Hobby Clubs Are the New Influencer Channel
Marketers are increasingly sponsoring interest-based offline communities, from Rummikub clubs and dad stroller groups to book clubs and cold plunge collectives, as a way to reach audiences in moments that digital advertising can't access. RummiKlubLA, founded just over a year ago, has already partnered with Astral Tequila and Tower 28, expanded to New York, London, and Miami, and sells branded game sets through Revolve. Brooklyn Stroll Club, a 2,000-member fatherhood community founded in late 2024, has landed deals with Todd Snyder, BabyBjörn, and Square.
The model differs from influencer campaigns in what it delivers. Sponsors get product testing in real environments, grassroots consumer research, and access to tight-knit audiences with high brand loyalty. Brand budgets in the space currently range from $10,000 to $100,000, according to Andrew Roth, co-founder of Offline, a platform that matches marketers with offline groups and measures returns through check-ins and attendees' social reach.

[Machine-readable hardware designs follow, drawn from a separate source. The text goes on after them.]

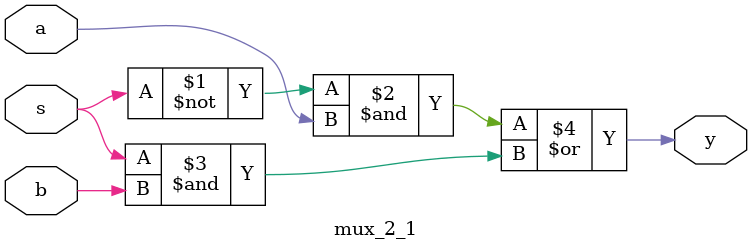
<source format=v>
module mux_2_1 (output y,input s,a,b);
  assign y= (~s&a) | (s&b);
endmodule

</source>
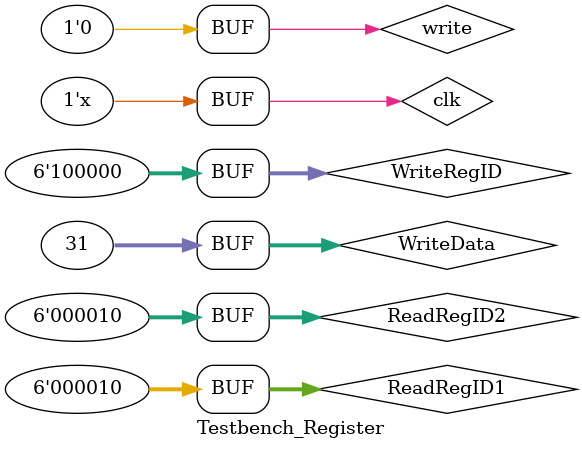
<source format=v>
`timescale 100ns / 10ns


module Testbench_Register();
reg clk, write;
reg [5:0] ReadRegID1,ReadRegID2, WriteRegID;
reg [31:0] WriteData;
wire [31:0]ReadData1, ReadData2;

always #0.5 clk = ~clk;
Register register(.clk(clk), .write(write), .ReadRegID1(ReadRegID1),.ReadRegID2(ReadRegID2), .WriteRegID(WriteRegID), .WriteData(WriteData), .ReadData1(ReadData1), .ReadData2(ReadData2));
initial
    begin
        clk = 1;
        write = 0;
        WriteRegID = 6'd1;
        push(32'd1);
        WriteRegID = 6'd2;
        push(32'd2);
        WriteRegID = 6'd3;
        push(32'd3);
        WriteRegID = 6'd4;
        push(32'd4);
        WriteRegID = 6'd6;
        push(32'd5);
        WriteRegID = 6'd7;
        push(32'd6);
        WriteRegID = 6'd8;
        push(32'd7);
        WriteRegID = 6'd9;
        push(32'd8);
        WriteRegID = 6'd10;
        push(32'd9);
        WriteRegID = 6'd11;
        push(32'd10);
        WriteRegID = 6'd12;
        push(32'd11);
        WriteRegID = 6'd13;
        push(32'd12);
        WriteRegID = 6'd14;
        push(32'd13);
        WriteRegID = 6'd15;
        push(32'd14);
        WriteRegID = 6'd16;
        push(32'd15);
        WriteRegID = 6'd17;
        push(32'd16);
        WriteRegID = 6'd18;
        push(32'd17);
        WriteRegID = 6'd19;
        push(32'd18);
        WriteRegID = 6'd20;
        push(32'd19);
        WriteRegID = 6'd21;
        push(32'd20);
        WriteRegID = 6'd22;
        push(32'd21);
        WriteRegID = 6'd23;
        push(32'd22);
        WriteRegID = 6'd24;
        push(32'd23);
        WriteRegID = 6'd25;
        push(32'd24);
        WriteRegID = 6'd26;
        push(32'd25);
        WriteRegID = 6'd27;
        push(32'd26);
        WriteRegID = 6'd28;
        push(32'd27);
        WriteRegID = 6'd29;
        push(32'd28);
        WriteRegID = 6'd30;
        push(32'd29);
        WriteRegID = 6'd31;
        push(32'd30);
        WriteRegID = 6'd32;
        push(32'd31);
        ReadRegID1 = 6'd1;
        #1
        //ReadRegID1 = 6'd32;
        //ReadRegID2 = 6'd1;
        ReadRegID1 = 6'd2;
        ReadRegID2 = 6'd2;
        //WriteRegID = 6'd10;
    end
    
task push;
        input[31:0] data;
            begin
                $display("Pushed ",data );
                WriteData = data;
                write = 1;
                //@(posedge clk);
                #1 write = 0;
            end    
    endtask
endmodule

</source>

Not everyone is convinced the trend has legs. Some observers argue that the most valuable communities are deliberately moving away from sponsorship and visibility, and that commercial saturation will eventually push people toward spaces that can't be monetized. Roth is betting the opposite, drawing a direct line to the $32 billion influencer marketing industry as the model offline community sponsorship is likely to follow.